Storage efficiency, query performance, and cost analysis for OpenObserve.

Storage Efficiency vs Elasticsearch¶

Factor	OpenObserve	Elasticsearch
Storage format	Parquet (columnar) + Zstd	Lucene segments (row-oriented) + inverted index
Compression ratio	~10:1	~1.5:1
Storage tier	Object storage (S3: $0.023/GB/mo)	SSD ($0.10+/GB/mo)
Indexing	Optional per-column bloom filters	Full inverted index on every field
Net storage cost	~$0.002/GB/mo	~$0.28/GB/mo
Claimed advantage	~140x cheaper storage	—

The 140x claim combines two factors:

Compression: Parquet columnar + Zstd achieves ~10:1 vs Lucene's ~1.5:1 → ~7x less raw bytes
Storage tier: S3 ($0.023/GB/mo) vs SSD ($0.10+/GB/mo) → ~4–5x cheaper per GB
No replica overhead: S3 provides 11-nines durability natively vs manually replicated Elasticsearch shards → ~2–3x savings

Combined: ~7x × ~4x × ~2.5x ≈ ~70–140x depending on configuration.

Caveat: This is a vendor-provided comparison. Actual ratios depend on data patterns, compression ratios, and S3 pricing tiers.
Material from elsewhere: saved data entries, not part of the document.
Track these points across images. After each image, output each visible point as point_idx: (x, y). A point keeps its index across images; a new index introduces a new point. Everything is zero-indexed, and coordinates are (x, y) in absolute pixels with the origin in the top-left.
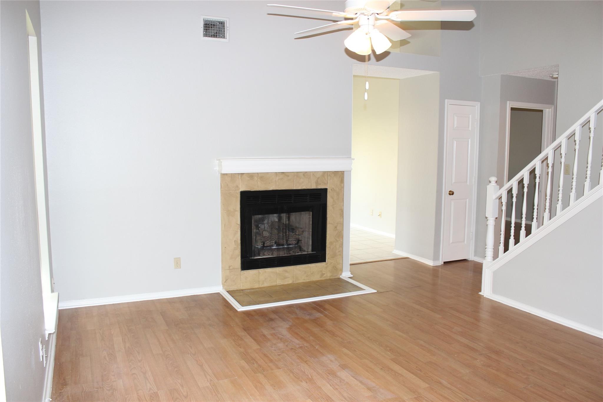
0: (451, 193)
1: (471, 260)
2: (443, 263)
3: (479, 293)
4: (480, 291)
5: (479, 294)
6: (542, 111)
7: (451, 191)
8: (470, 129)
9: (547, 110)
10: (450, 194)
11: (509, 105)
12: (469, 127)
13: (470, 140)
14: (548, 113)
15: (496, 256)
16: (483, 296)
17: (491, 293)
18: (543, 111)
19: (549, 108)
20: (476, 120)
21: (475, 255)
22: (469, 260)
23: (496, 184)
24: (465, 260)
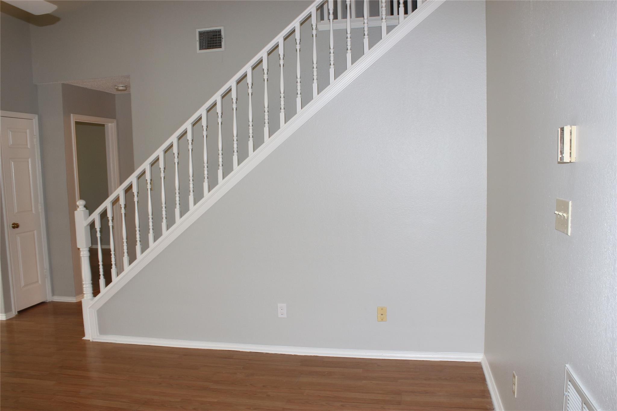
0: (16, 226)
1: (49, 302)
2: (17, 314)
3: (84, 338)
4: (84, 335)
5: (84, 340)
6: (103, 125)
7: (15, 223)
8: (29, 146)
9: (110, 124)
10: (14, 227)
11: (74, 118)
12: (27, 145)
13: (30, 160)
14: (111, 127)
15: (96, 291)
16: (89, 340)
17: (98, 334)
18: (105, 125)
19: (111, 122)
20: (35, 136)
21: (53, 294)
22: (47, 302)
23: (84, 209)
24: (42, 303)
Aspect	OpenObserve	Elasticsearch
Column pruning	Yes (read only needed columns)	No (reads full documents)
Predicate pushdown	Yes (DataFusion → Parquet row group stats)	Partial (inverted index)
Vectorized execution	Yes (Apache Arrow batches)	No
Aggregation speed	Often faster for analytical patterns	Faster for full-text search

Aspect	OpenObserve	Elasticsearch
Approach	Parquet scan + bloom filters	Inverted index
Wildcard search	Full scan (slower)	Fast (inverted index)
Best for	Known-field searches, aggregations	Complex full-text search

Component	CPU	RAM	Storage
Ingester (×3)	2 vCPU	4 GB	100 GB WAL disk
Querier (×2)	4 vCPU	8 GB	50 GB cache disk
Compactor (×1)	2 vCPU	4 GB	50 GB temp
Router (×2)	1 vCPU	1 GB	—
AlertManager (×1)	1 vCPU	1 GB	—
PostgreSQL	1 vCPU	2 GB	20 GB
S3	—	—	Unlimited

Dimension	Practical Limit	Notes
Daily ingestion	PB-scale	S3 write throughput bottleneck
Query concurrency	50–100	Add querier replicas
Retention	Unlimited	S3 lifecycle policies
Streams (indices)	10,000+	Metadata store may need PostgreSQL
Single query scan	TB-range	DataFusion parallelizes across partitions

140x cost claim is from vendor benchmarks and combines compression + storage tier + replication savings.
Full-text search performance lags behind Elasticsearch's inverted index for wildcard/fuzzy queries.
DataFusion is less battle-tested than ClickHouse or Elasticsearch at extreme scale.
Performance varies significantly with data patterns and query types.